(OTTAWA) Loin de nuire à l’industrie de l’aluminium au Canada, la décision du département du Commerce américain d’instaurer un mécanisme de surveillance des exportations vers les États-Unis pourrait s’avérer salutaire pour les entreprises du Québec et permettre de consolider leurs acquis, estime le Bloc québécois.

Car au final, ce mécanisme représente un moyen essentiel pour empêcher le dumping de l’aluminium chinois sur le territoire nord-américain, selon les députés bloquistes Alexis Brunelle-Duceppe et Mario Simard, qui représentent deux régions où sont situées les principales entreprises de l’aluminium au pays.

D’ailleurs, le Bloc québécois avait exercé de fortes pressions sur le gouvernement Trudeau en décembre dernier, alors que l’adoption de la nouvelle mouture de l’ALENA (ACEUM) faisait l’objet de tractations entre les libéraux et les partis de l’opposition, pour qu’un tel mécanisme de surveillance soit inséré dans le nouvel accord.

Le Canada s’est déjà doté d’un mécanisme de surveillance qui est entré en vigueur le 1er septembre dernier pour démontrer à son voisin américain qu’il veillait au grain pour stopper le dumping de l’aluminium chinois. Les États-Unis s’apprêtent donc à lui emboîter le pas. Il ne restera plus qu’au Mexique d’en faire autant — pays par lequel arrive l’aluminium chinois utilisé dans la fabrication des voitures, entre autres. Le régime de surveillance pour ce secteur serait calqué sur celui en vigueur pour le secteur de l’acier.

Il y a maintenant un principe de traçabilité qui prend forme et qui permettra de savoir si la Chine fait du dumping en Amérique du Nord. En mettant ce mécanisme en place, les Américains se trouvent à nous donner un sacré coup de pouce et on va demeurer les principaux producteurs en Amérique du Nord.

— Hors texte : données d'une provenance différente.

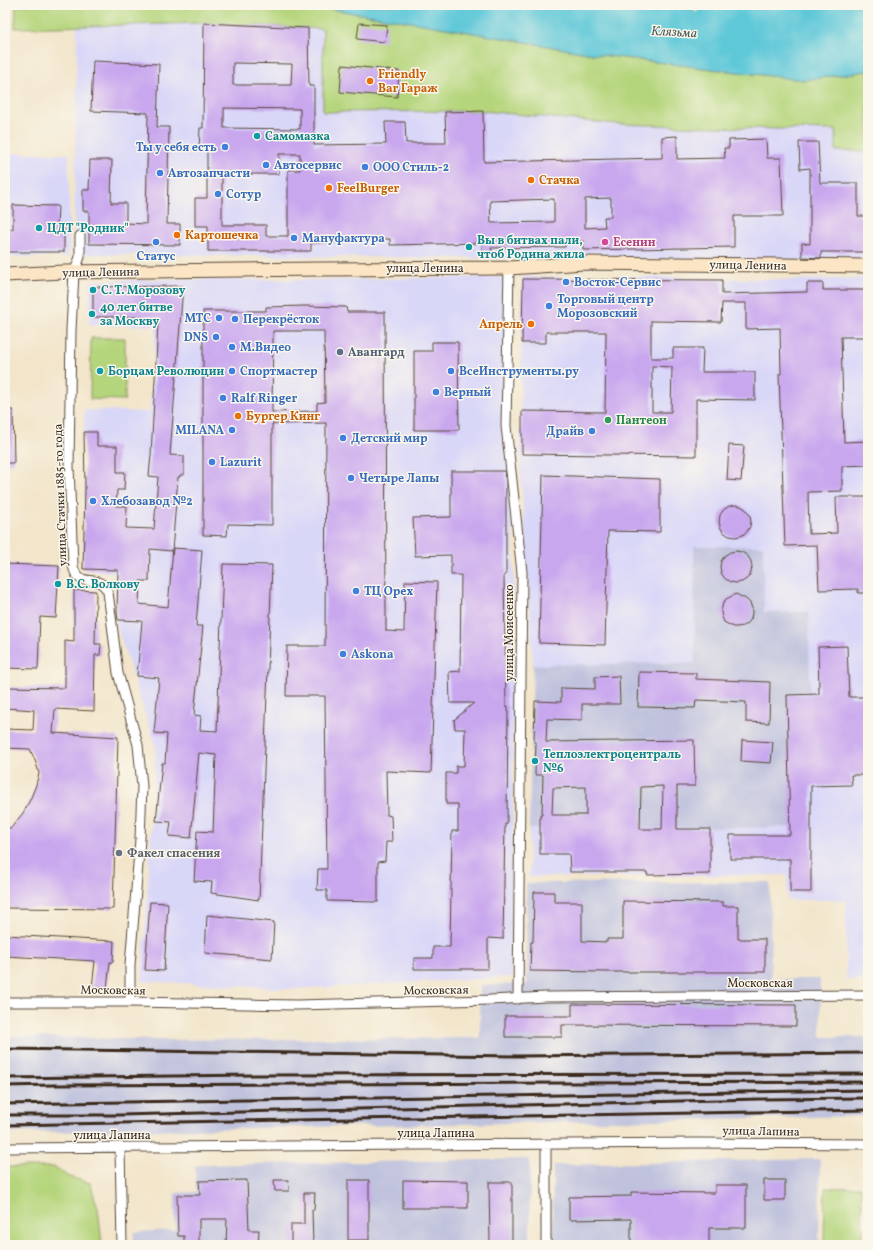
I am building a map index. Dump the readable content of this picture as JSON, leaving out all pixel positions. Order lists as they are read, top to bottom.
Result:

Mario Simard, député bloquiste de Jonquière

« C’est ce que le Bloc demandait. Ils ont fait une version USA de ce que l’on demandait pour l’ACEUM. Nous avons déjà ce mécanisme-là. Ils vont le mettre en branle aux États-Unis. Cela va avoir pour effet de mettre de la pression sur le Mexique et faire en sorte que le dumping de la Chine et, dans une moindre mesure, de la Russie et de l’Inde, sera surveillé », a abondé son collègue bloquiste de Lac-Saint-Jean, Alexis Brunelle-Duceppe.

SURVEILLANCE

Ironiquement, le département du Commerce américain a décidé de mettre sur pied un mécanisme de surveillance après que l’American Primary Aluminum Association (APAA) eut exercé des pressions sur l’administration Trump et mené une campagne médiatique dans laquelle elle a dénoncé une prétendue hausse des exportations canadiennes d’aluminium aux États-Unis.

La décision du département du Commerce américain a d’ailleurs été saluée par l’APAA dans un communiqué publié lundi. « Ce mécanisme, une fois en vigueur, fournira un outil efficace pour identifier rapidement les hausses des importations et l’évasion des tarifs qui menacent l’industrie américaine de l’aluminium. À titre d’exemple, ce mécanisme aurait permis de relever rapidement la hausse des importations canadiennes », a soutenu Mark Duffy, président et directeur général de l’APAA, dans ce communiqué.

Or, les données utilisées par l’APAA faussent la réalité, selon une source canadienne. « L’industrie américaine manipule totalement les données. Par exemple, ils ont comparé le mois de novembre, marqué par la grève ferroviaire au CN et des expéditions massivement en baisse, avec le mois de décembre, lorsque la grève était terminée et qu’il y avait beaucoup de commandes en attente », a souligné cette source.

MM. Simard et Brunelle-Duceppe estiment d’ailleurs que la campagne de l’APAA va simplement se retourner contre elle, même si ses attaques contre l’industrie canadienne de l’aluminium ont été reprises à son compte par l’ancien gouverneur de l’Arkansas Mike Huckabee, dans un texte publié récemment dans le quotidien Washington Times.

L’APAA représente seulement deux des entreprises d’aluminium aux États-Unis, soit Century et Magnitude 7, lesquelles comptent moins de 3 % de tous les emplois de l’industrie. La société Glencore, qui est propriétaire de Century, mène pour sa part une guerre des tarifs contre le Canada depuis deux ans.

« Il faut quand même faire attention à ce petit lobby américain. Il peut être dérangeant en période électorale. Mais le mécanisme comme tel, c’était le souhait du Bloc québécois et c’était le souhait des travailleurs et des travailleuses de l’aluminium aussi », a ajouté M. Brunelle-Duceppe.